— Вам, сударыня, — обратился он к госпоже Пушкиной, — очень подойдет диадема. Поверьте, она придаст портрету необходимую глубину и возвышенность.
Он открыл футляр и извлек диадему. Платина, бриллианты, изумруды. Фотопортрет, конечно, не цветной, это было бы слишком, но всё равно получится интересно.
— Позвольте надеть на вас эту вещицу.
Госпожа Пушкина росту немалого, но Антуан заметно выше, и потому получилось всё легко и ловко. Наталья Николаевна нисколько не смущалась прикосновений Антуана, чего смущаться, для нее Антуан был не мужчина, а прислуга, вроде куафёра. Или нет?
Диадема и в самом деле украсила Наталью Николаевну, и когда Антуан добился того, чтобы госпожа Пушкина приняла соответствующую позу, Ганс Клюге поджёг магний.
— Вот и всё, — сказал я. — Птичка на воле.
И на прощание протянул госпоже Пушкиной футляр с диадемой:
— На память об «Америке» и о сегодняшнем дне. Портрет будет готов в субботу. Два больших оттиска, и шесть кабинетных.
Наталья Николаевна от диадемы поначалу отказывалась, мол, такой дорогой подарок она не может принять, но я уверил, что это пустяки, что в моих бразильских поместьях помимо серебряных шахт просто россыпи цветного хрусталя, очень похожего на драгоценные камни, и мои ювелиры в свободное от работы на плантациях время обожают мастерить такие вот вещицы.
— Ну, если это хрусталь, — сказала Наталья Николаевна несколько разочарованно, — тогда, пожалуй, можно.

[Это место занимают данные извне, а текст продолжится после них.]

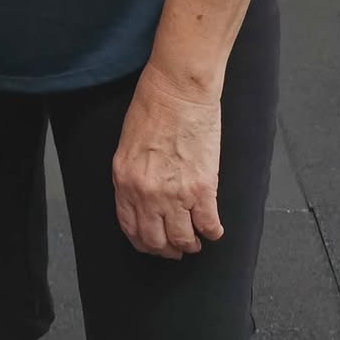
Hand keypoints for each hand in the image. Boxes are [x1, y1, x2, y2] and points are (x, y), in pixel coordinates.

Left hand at [111, 62, 222, 259]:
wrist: (178, 89)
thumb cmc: (154, 106)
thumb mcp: (128, 145)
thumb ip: (133, 175)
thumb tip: (142, 199)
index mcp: (125, 180)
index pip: (131, 228)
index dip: (144, 243)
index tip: (153, 244)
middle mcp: (147, 193)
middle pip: (156, 241)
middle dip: (167, 250)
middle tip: (177, 247)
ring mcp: (175, 194)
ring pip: (183, 240)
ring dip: (191, 244)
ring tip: (196, 238)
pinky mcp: (202, 189)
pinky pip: (209, 226)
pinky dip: (213, 232)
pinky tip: (214, 228)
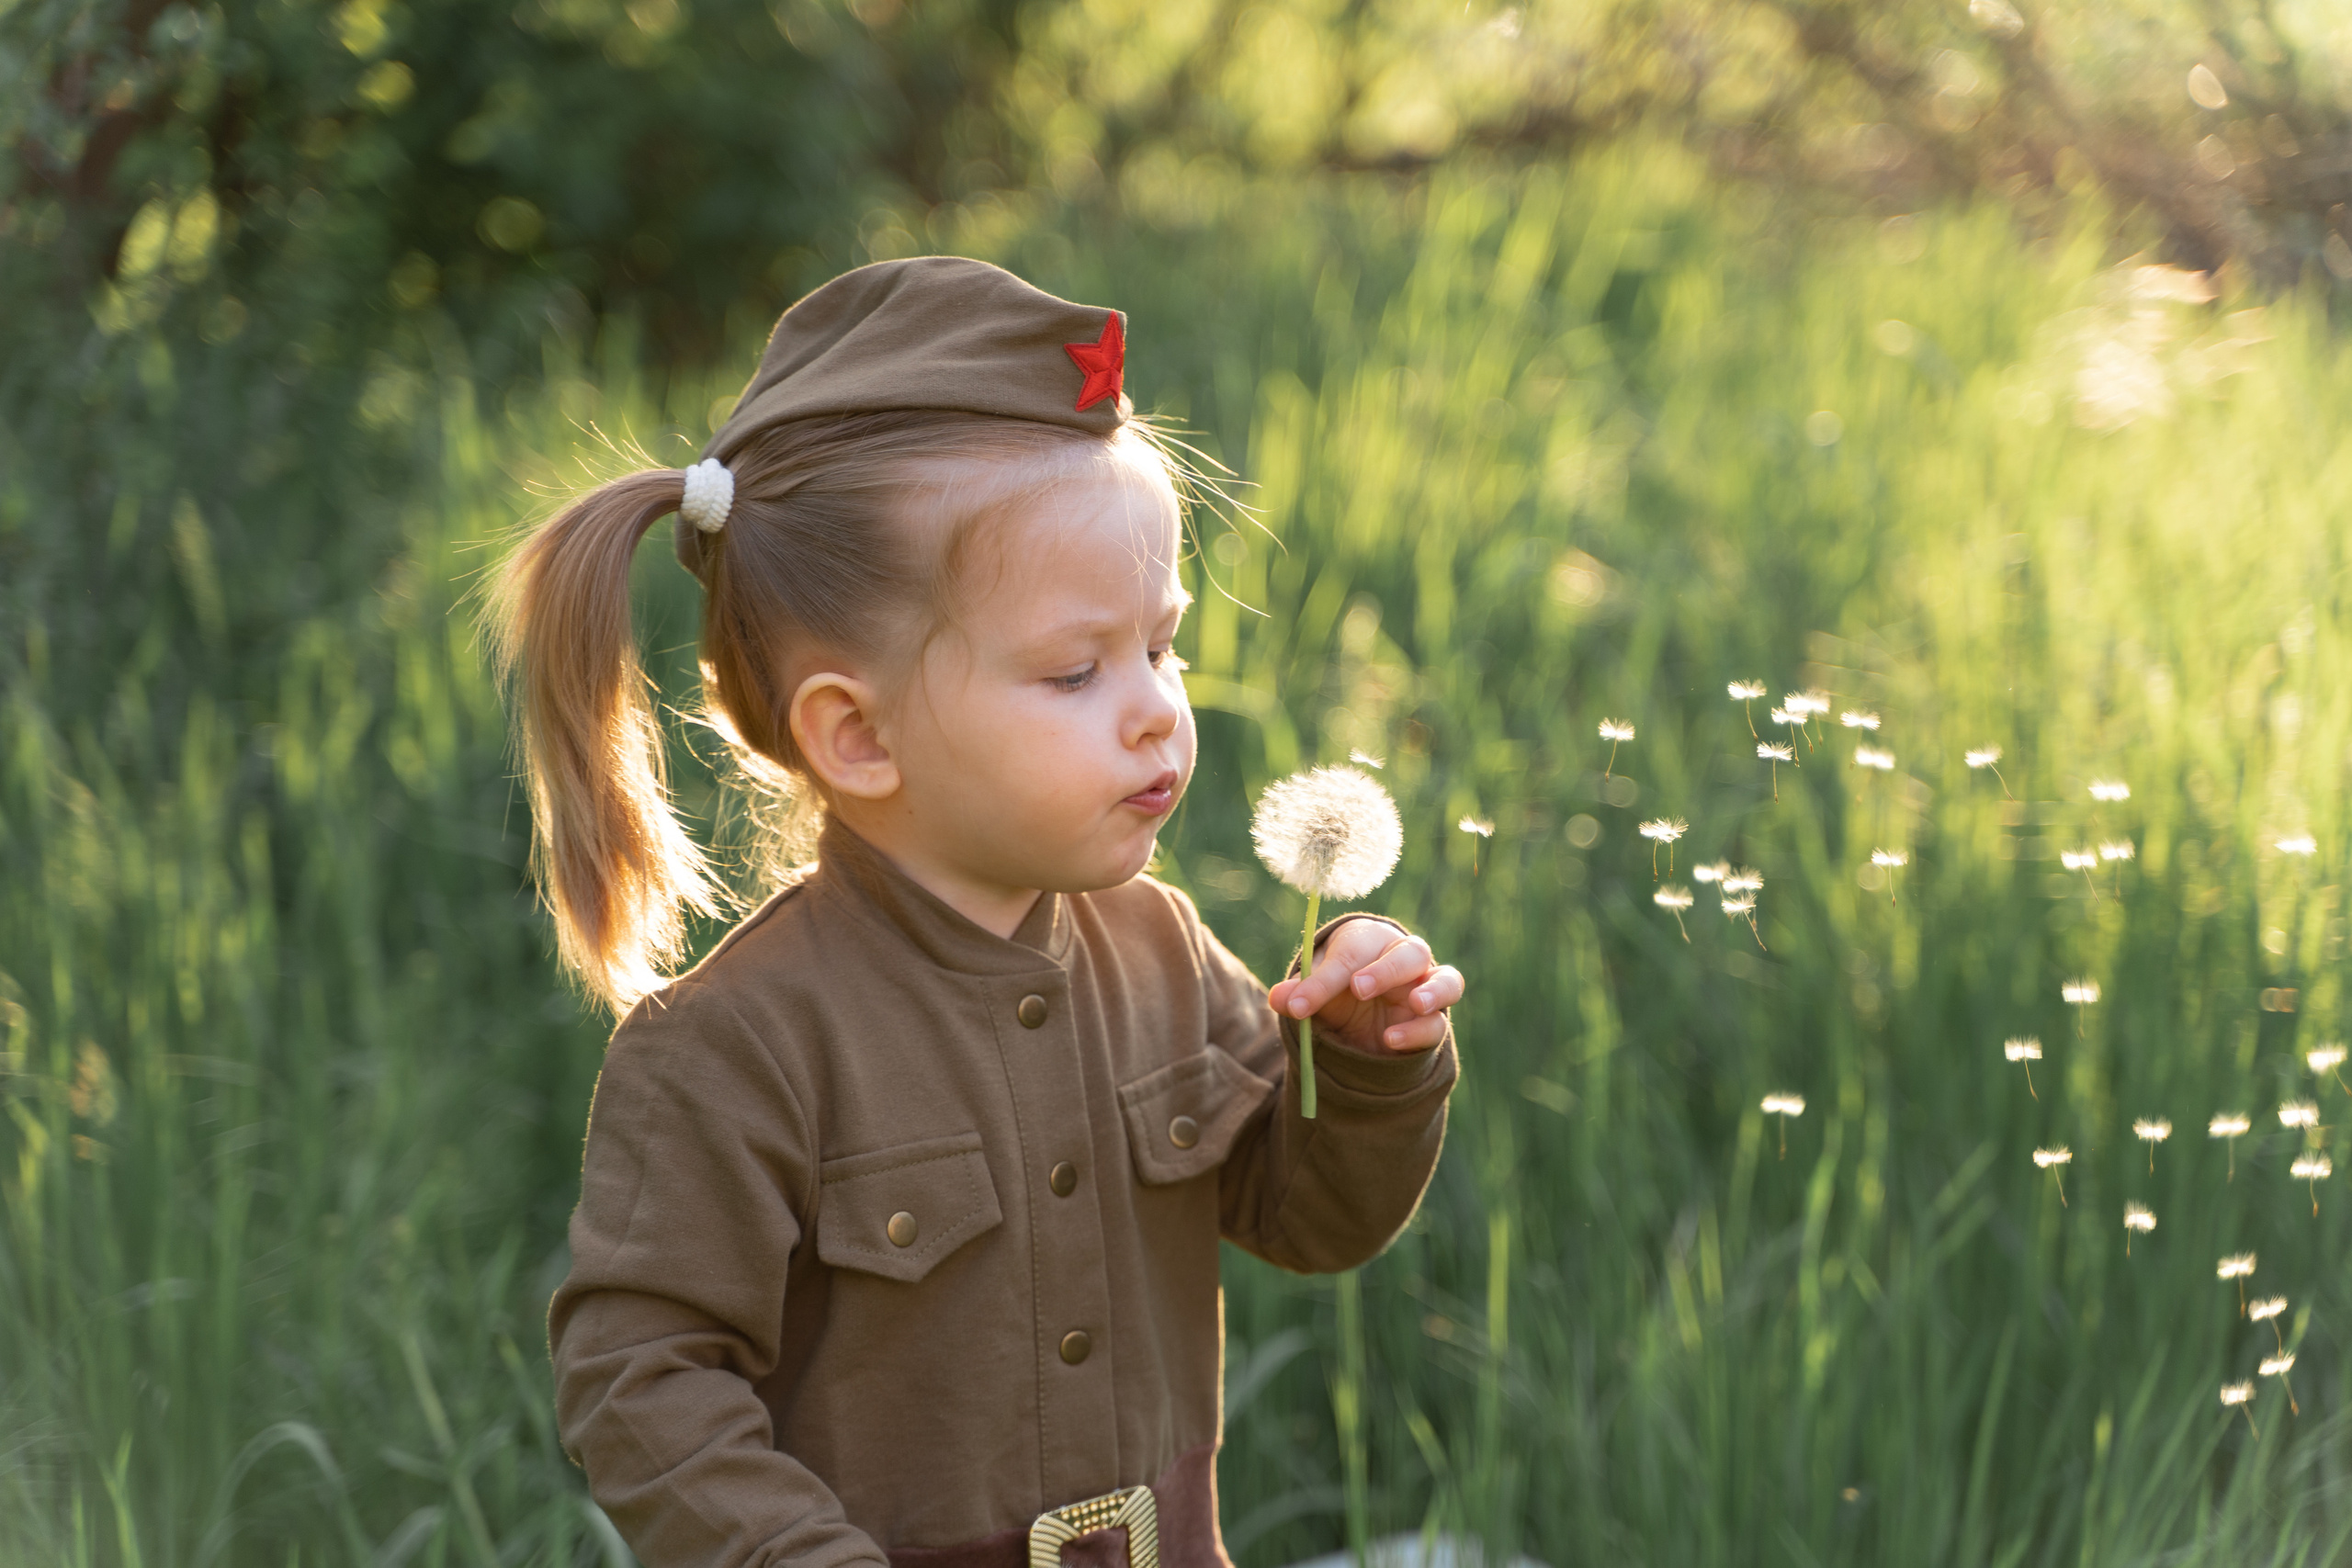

— И можно, и нужно, — заверил я.
И пока Антуан с Гансом колдовали с модами, я представлял, как оно будет дальше.
Наталья Николаевна, воротясь домой, посмотрится в зеркало, и ей захочется к диадеме добавить серьги. Как без этого? И назавтра она уговорит мужа сходить к ювелиру, посмотреть что‑нибудь простенькое, хрусталь и серебро, под стать диадеме. Муж поморщится, хрусталь и серебро — это неблагородно, но пойдёт, поскольку хоть и неблагородно, но дёшево. Поведет жена его, понятно, к Дювалю, решив, что если уж диадема из серебра и хрусталя, то серьги пусть будут с бриллиантами. А позже можно будет к бриллиантовым серьгам добавить и бриллиантовую диадему.
Придут они к Дювалю, ювелир возьмёт в руки диадему и скажет, что да, у него есть серьги к этой диадеме, двадцать тысяч рублей.
Как двадцать тысяч, спросит Пушкин, рассчитывавший рублей на двести, на триста, много на четыреста. К диадеме серьги за двадцать тысяч? А сколько же стоит сама диадема?
Тысяч пятьдесят, не меньше, ответит честный ювелир.
Как пятьдесят тысяч, возмутится муж. За хрусталь и серебро пятьдесят тысяч?
Это не хрусталь, это бразильские бриллианты чистейшей воды. И бразильский же изумруд в тридцать пять карат. И не серебро это вовсе, а платина, металл королей, очень искусно выделанный. Если не спешить с продажей, можно выручить и шестьдесят тысяч.
Так будете брать серьги‑то, спросит Дюваль. Он знает, что с деньгами у Пушкиных нехорошо, но наличие диадемы в шестьдесят тысяч (на самом деле в семьдесят, ювелиру ведь тоже нужно заработать) поднимет кредит Александра Сергеевича, и поднимет значительно, ведь серьги — не шампанское, они и сами по себе надежный залог.
Наталья Николаевна посмотрит искоса на мужа, и тот не выдержит, и скажет «подумаю».